Editor’s Note: Maine Bound is a column featuring new books that are written by Maine authors or set in the Pine Tree State.
BY DALE McGARRIGLE
OF THE NEWS STAFF
THE MEPHISTO CLUB, by Tess Gerritsen, Ballantine Books, New York, 2006, hardcover, 355 pages, $25.95.
The best-selling Camden author continues her study of what evil truly is in her chilling 10th suspense novel.
As in past novels, at the center of “The Mephisto Club” are Boston Medical Examiner Maura Isles and Detective Jane Rizzoli. As the novel begins, they find themselves at a grisly murder scene, complete with ancient satanic symbols.
The duo soon finds themselves with the unwanted assistance of a secretive group called the Mephisto Club, a group of scholars who believe that Satan and his minions live among the general public. Catholic Rizzoli scoffs at their ideas, but Isles, whose birth mother is a killer, isn’t quite so sure.
Gerritsen takes readers around the globe, from Boston to upstate New York to Italy and the Mediterranean. An agnostic who majored in anthropology in college, she uses her knowledge of myths and folklore to create a thought-provoking look at where evil comes from.
Her works are not just whodunits, but why-dunits as well. Gerritsen urges readers to look inside the human soul, and “The Mephisto Club” will cause them to do just that.
BY DANA WILDE
OF THE NEWS STAFF
THE STARK REALITIES THAT SURROUND TEXAS, by Troy Casa; Wordrunner Chapbooks, Petaluma, Calif., 2005; 18 pages, saddle-stitched, no price given.
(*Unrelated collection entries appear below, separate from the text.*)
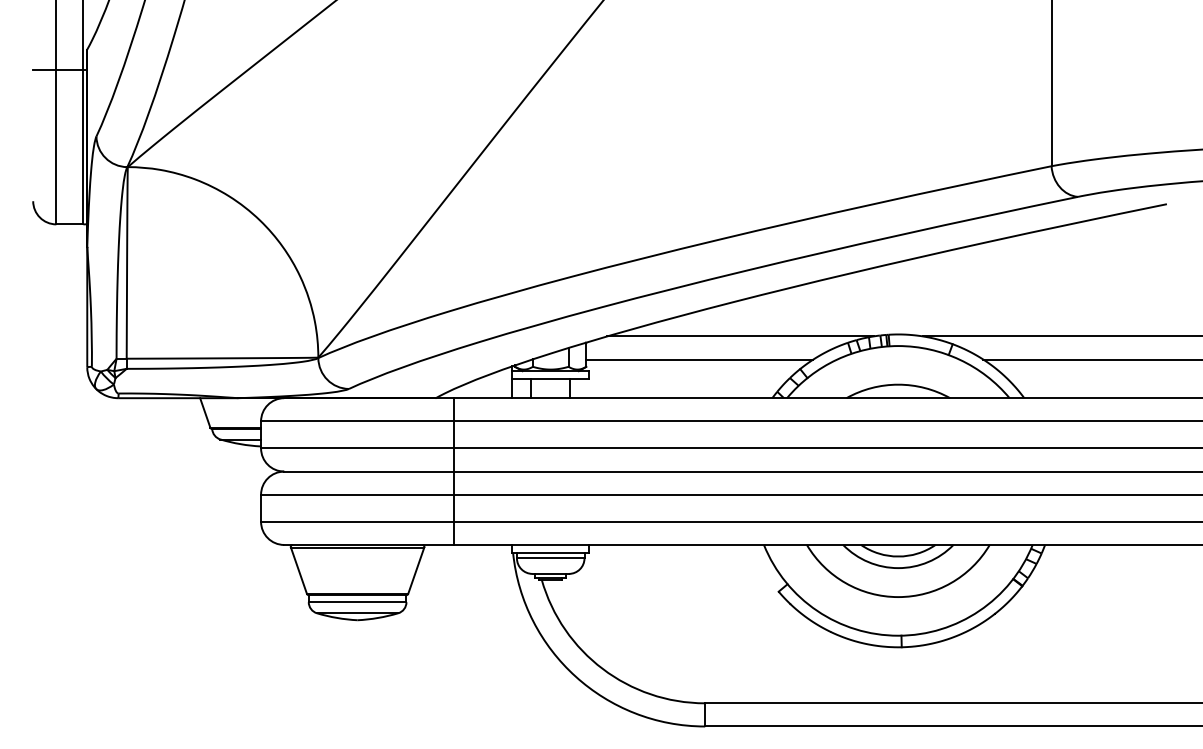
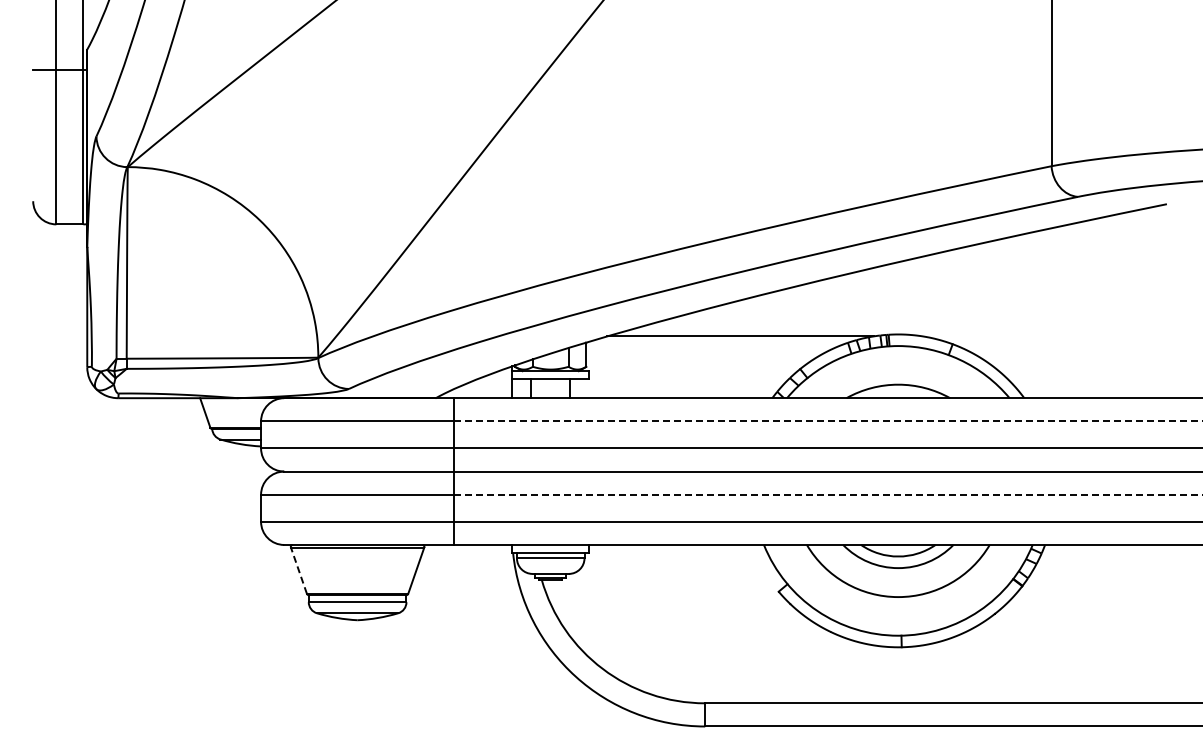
line at (1060, 336): present -> none
line at (699, 359): present -> none
line at (1091, 359): present -> none
line at (828, 421): solid -> dashed
line at (828, 494): solid -> dashed
line at (298, 570): solid -> dashed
Troy Casa has been an enthusiastic champion for the Greater Bangor poetry scene in recent years, organizing time and space at Borders Books for local pro-am poetry readings and hosting the occasional celebrity, such as Gerald Stern. His own works, offered in his chapbook “the stark realities that surround Texas,” are tuned to some of the major preoccupations of post-Vietnam American verse.
Many of these poems concern deeply personal emotions, speaking to and of a son, Keats, and reflecting on the fear, anxiety, pain and hope for joy that go with intimate personal relationships. At the same time, the feelings are mainly suggested rather than evoked. Characteristic of our time, the terse, ratiocinative language tends to conceal or at least muffle the emotions and the contexts that surround them.
“One Good Roll of the Die” begins:
I just wanted to tell her
that I’ve made all my mistakes twice
and none that could kill me
and then goes on to mention a buried gun, a beagle, and falling from a churchtop in Reno, images suggesting a narrative that’s hard to fill in, as there are too few words even to guess who “her” is. What emotional or rational place we are intended to occupy is uncertain, though both modes of experience seem diligently at work in the poet.
In “On Reading Mrs. Old’s ‘Father,'” Casa has the good sense to call out the facades on which Sharon Olds built a whole po-biz career in the 1970s and ’80s, but the poem’s allusions are so compressed that much of what’s absent remains, in the end, absent.
These poems are elusively allusive, hinting at experiences and emotions deeply felt but not really disclosed. Proponents of the notion that poetry is essentially an exercise in the writer’s own, personal self-expression, are likely to be well-satisfied by “the stark realities that surround Texas.” For readers with other ideas, more links than hints seem needed, but Casa’s control of clipped rhythms and sharp imagery may promise larger possibilities.